The first casualty when war comes is truth
So said Senator Hiram W Johnson in 1918, and over 90 years later, it still rings true.
Written under a cloud of despair, ‘The First Casualty’ (Revised Edition, 2002) by Phillip Knightley laments what he sees as a dilution of truth within spheres of war reporting. He cites a correspondent’s patriotism, military censorship, and the inability and indolence of the press to analyse official press releases as some of the reasons for this perceived demotion of the truth. His anger, and later dismay, that truth is indeed ‘the first casualty,’ seeps through the pages, and lead to him predicting that “governments [and] their spin doctors … will find further justification for managing the media in wartime … [and that] control of war correspondents will be even tighter.”
Indeed, Knightley’s prediction of tightening control on war correspondents leads him to despondently associate this with the demise of the war correspondent, and the death of his hero status.
Picking up on this is a comment piece by Kevin Myers in Friday’s Belfast Telegraph entitled ‘Why the Falklands is proof that truth is the first casualty of war’. Referring to an article in last month’s Torygraph he picks away at the misleading language, concluding that the 22 men who supposedly “saw off Argentine invaders” and gave them their first bloody nose in fact surrendered meekly after just two hours with only one man slightly wounded.

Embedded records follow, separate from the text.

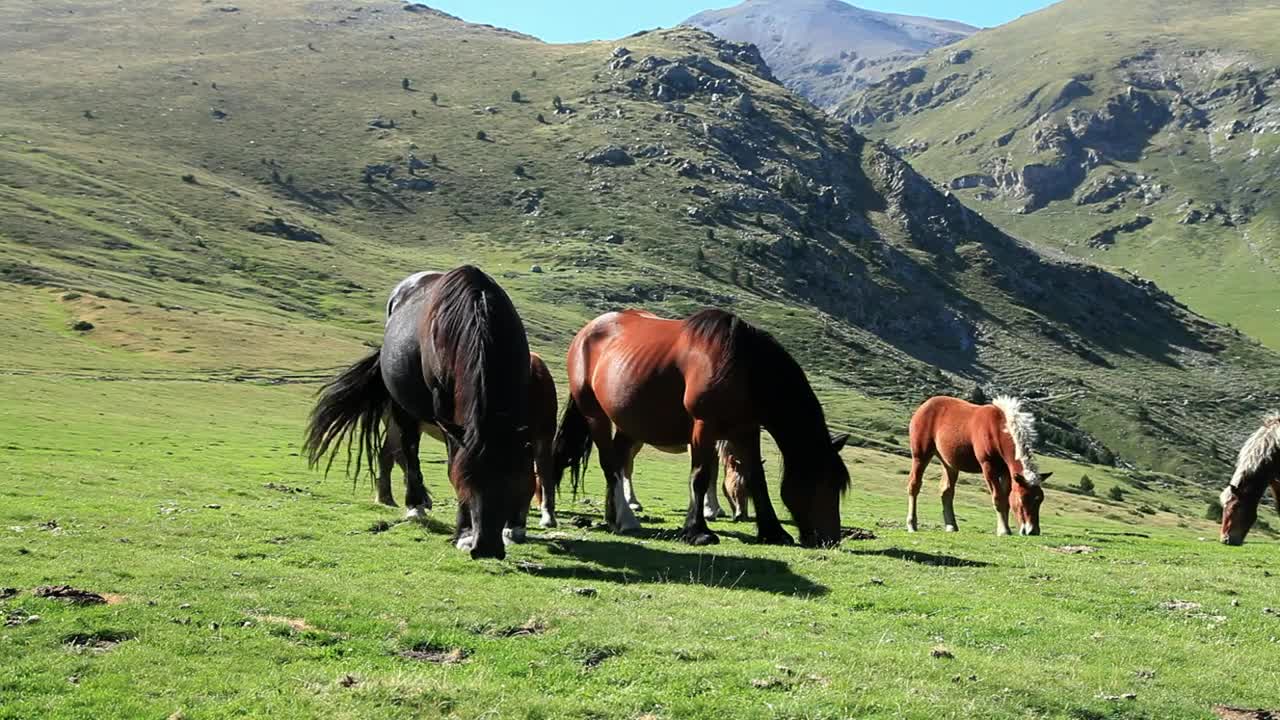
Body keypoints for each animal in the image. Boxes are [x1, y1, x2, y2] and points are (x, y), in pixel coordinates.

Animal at [304, 265, 532, 560]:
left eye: (511, 481)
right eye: (463, 481)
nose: (486, 549)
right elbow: (448, 462)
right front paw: (463, 534)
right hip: (403, 409)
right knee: (408, 450)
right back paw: (415, 506)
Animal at [375, 351, 560, 529]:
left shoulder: (542, 437)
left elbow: (544, 474)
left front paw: (548, 516)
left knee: (391, 455)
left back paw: (391, 498)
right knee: (397, 455)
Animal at [551, 308, 849, 547]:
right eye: (820, 482)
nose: (830, 539)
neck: (742, 366)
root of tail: (585, 333)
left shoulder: (746, 430)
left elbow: (756, 478)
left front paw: (773, 532)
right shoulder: (704, 427)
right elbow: (701, 475)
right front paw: (698, 530)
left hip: (629, 423)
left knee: (620, 460)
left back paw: (614, 516)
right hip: (596, 416)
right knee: (610, 463)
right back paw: (626, 519)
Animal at [906, 395, 1050, 536]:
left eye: (1040, 499)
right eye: (1022, 499)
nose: (1032, 531)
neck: (997, 429)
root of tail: (924, 406)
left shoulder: (1006, 471)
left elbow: (1006, 498)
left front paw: (1004, 528)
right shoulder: (988, 466)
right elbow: (998, 498)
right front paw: (1004, 530)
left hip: (949, 464)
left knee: (946, 491)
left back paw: (951, 526)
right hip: (920, 455)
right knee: (914, 485)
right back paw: (912, 525)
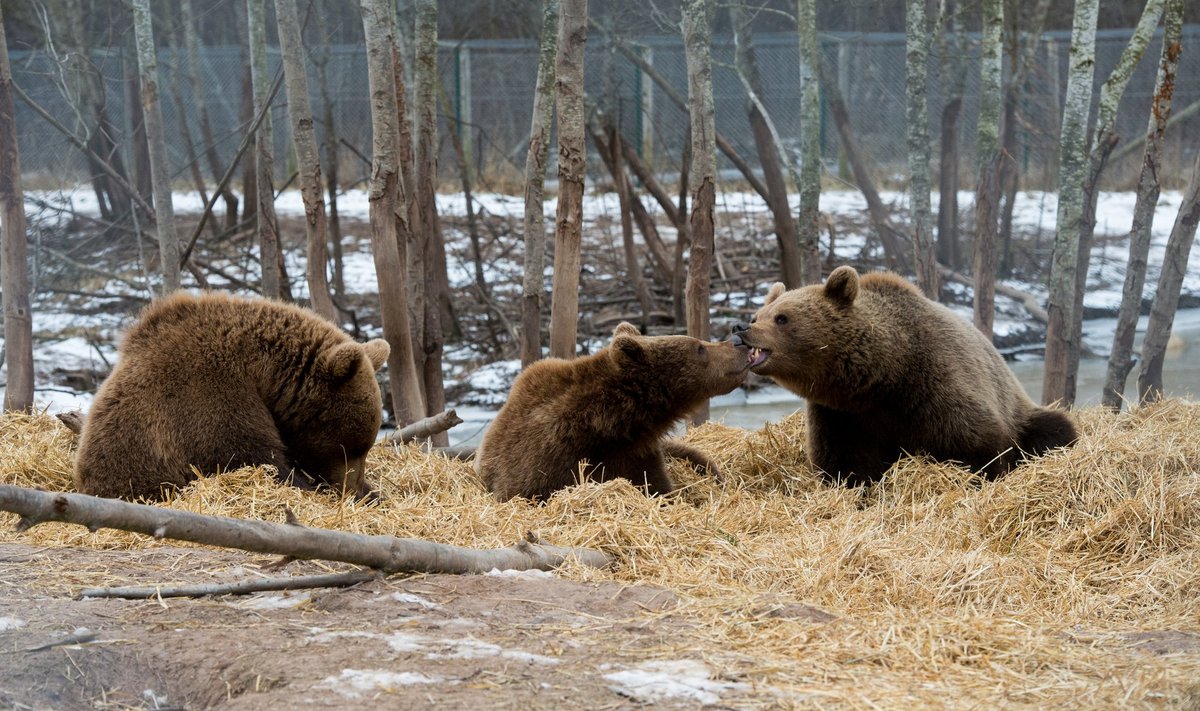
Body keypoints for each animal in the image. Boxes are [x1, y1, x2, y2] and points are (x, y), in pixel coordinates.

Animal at [729, 266, 1080, 490]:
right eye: (758, 315)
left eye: (782, 318)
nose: (742, 327)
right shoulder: (841, 416)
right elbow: (843, 461)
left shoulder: (935, 387)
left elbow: (978, 439)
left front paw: (982, 475)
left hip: (1021, 411)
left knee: (1054, 428)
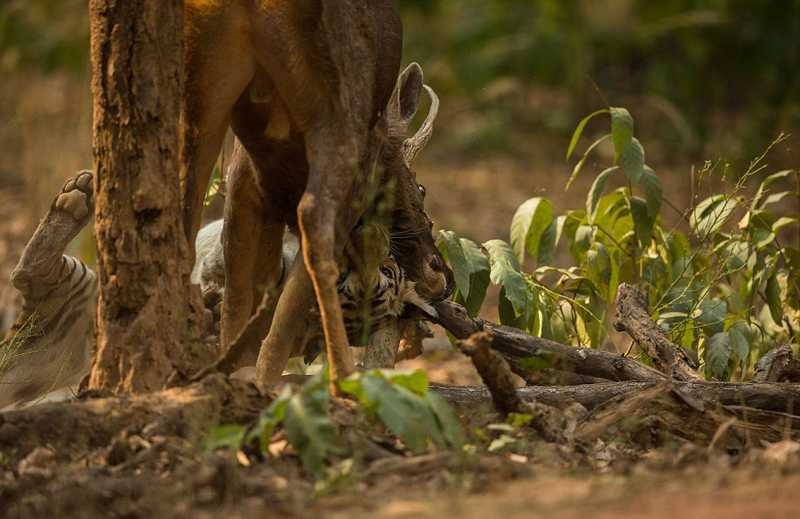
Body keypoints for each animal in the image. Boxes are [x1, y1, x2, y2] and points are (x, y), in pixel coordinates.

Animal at [0, 170, 435, 410]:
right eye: (385, 267)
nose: (368, 239)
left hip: (70, 302)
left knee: (33, 278)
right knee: (31, 275)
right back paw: (77, 196)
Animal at [179, 0, 454, 387]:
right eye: (421, 187)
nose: (441, 276)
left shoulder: (243, 180)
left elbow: (242, 297)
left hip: (207, 86)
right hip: (338, 115)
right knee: (314, 227)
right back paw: (340, 377)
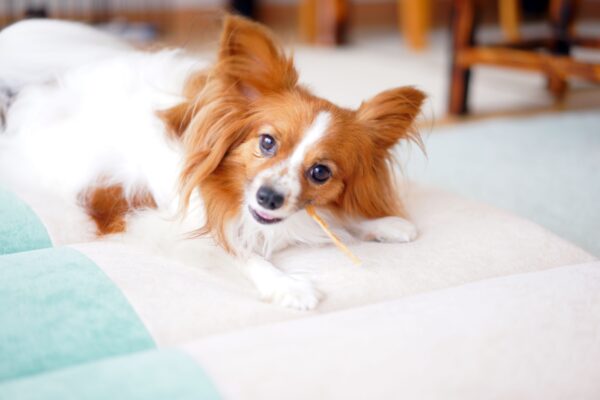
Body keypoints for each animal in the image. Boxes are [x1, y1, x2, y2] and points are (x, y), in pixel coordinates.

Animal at [0, 14, 424, 310]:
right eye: (267, 142)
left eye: (321, 172)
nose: (269, 198)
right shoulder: (164, 225)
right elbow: (241, 252)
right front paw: (286, 285)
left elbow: (335, 218)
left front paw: (383, 224)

Referring to the power of myth, Myers points out that looking back at history which is ours, we inevitably exaggerate and puff it up. With reference to 1916, he concludes
And no memory is immune to the mighty power of myth. Australian social historians were able to chart the change in the recollections of Gallipoli veterans, as the events in the truly myth-laden film ‘Gallipoli’ became indistinguishable in the veterans’ minds from their own experiences.
The power of myth is not that it is based on actual historical events. Its power derives from the needs of the people who pass on the myth. Thus Royal Marines want to revel in a victory nearly 30 years ago, though it simply did not happen.
Equally, Irish republicans wanted their own mythic, martial giants to rival the British heroes like Wellington and Nelson, and so have conjured them out of the motley band of 1916.
We tell tales. We all do. But we should remember. They are just tales. And when we turn baseless myths into icons of national identity, we are trading in a currency that is liable to inflation; for there are always those who will exult in a more extravagant and bloodier version of the myth, usually with contemporary political consequences.
One has to look very hard under the surface if one is interested in real truth. Be that history, religion, football, whatever. In each of these examples, there is always a side to be took. And when bias comes into it, truth gets distorted, it gets exaggerated or played down, depending on whether it suits us or not.